In this respect, Reiss's reflective style is very effective, as it is painfully honest and real. When someone we love dies, a multitude of thoughts can run through our heads, as if we are rewinding a video of someone's life while being interrupted by brief jolts of current reality. In this case, the film Reiss unraveled failed to provide a conclusion, as suicide often leads us to more questions than answers. Yet this story is a sure reminder that our past is part of our present, and while we can move on, we can never make a complete separation.

My concern with this memoir is that I don't think it would have been as impactful without first reading The Upstairs Room. For me, if I had not read the prior book, characters like Sini and Johan would have seemed like names in passing rather than people I felt I knew. So for many, the book can fail to make a connection to the author, much less her mysterious and troubled husband. However, for those who read The Upstairs Room, the book reveals more about the author's past, including the mention of her brother who died, her parents' strained relationship, and her father's frequent absences. In moving forward, it takes Reiss's life full circle by adding to the tragedy, but also the hope.
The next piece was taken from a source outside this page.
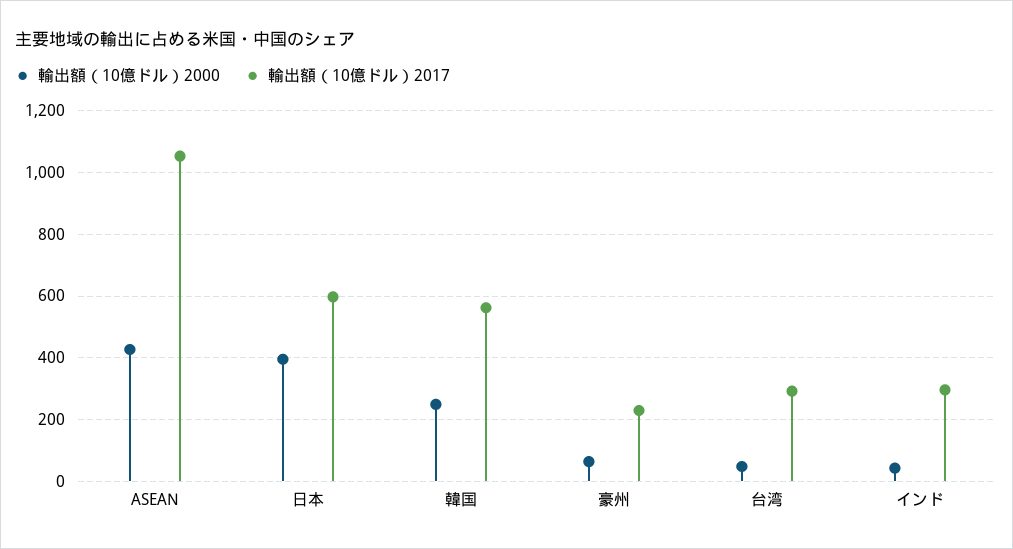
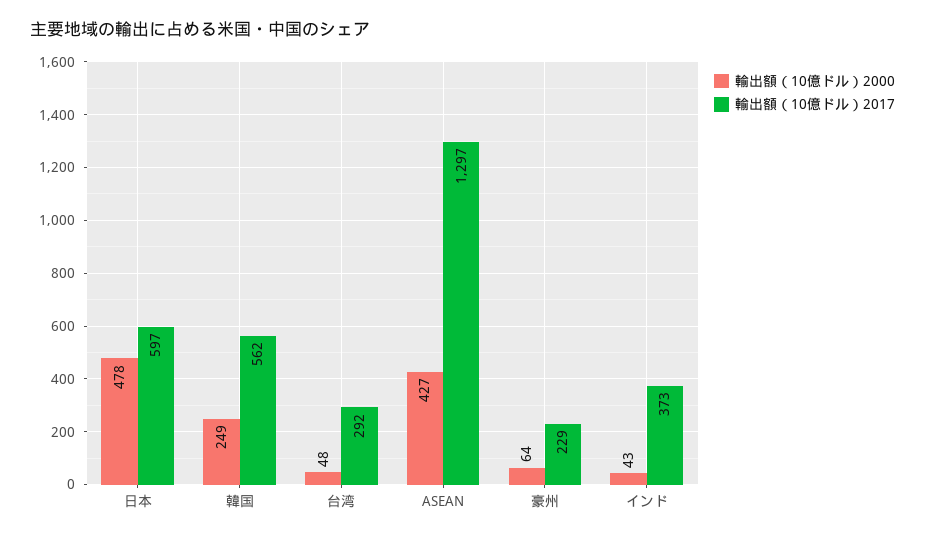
輸出額（10億ドル）2017, ASEAN: 1060 -> 1297
輸出額（10億ドル）2000, 日本: 400 -> 478
輸出額（10億ドル）2017, インド: 300 -> 373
Reviewed in the United States on April 15, 2009
A Hidden Life is no ordinary memoir. It is a profoundly honest
account of Johanna Reiss's husband's suicide. A senseless act
without explanation. No Note.
Johann Reiss recounts her painful experience in a beautifully
poetic stream of consciousness style.
Even though Jim's death is revealed in the beginning of the
book, I still felt compelled to find out what happens at the end.
The writing has a certain eccentricity that at times amuses as
well as evokes sadness.
Accolades to Ms. Reiss for writing a most compelling memoir.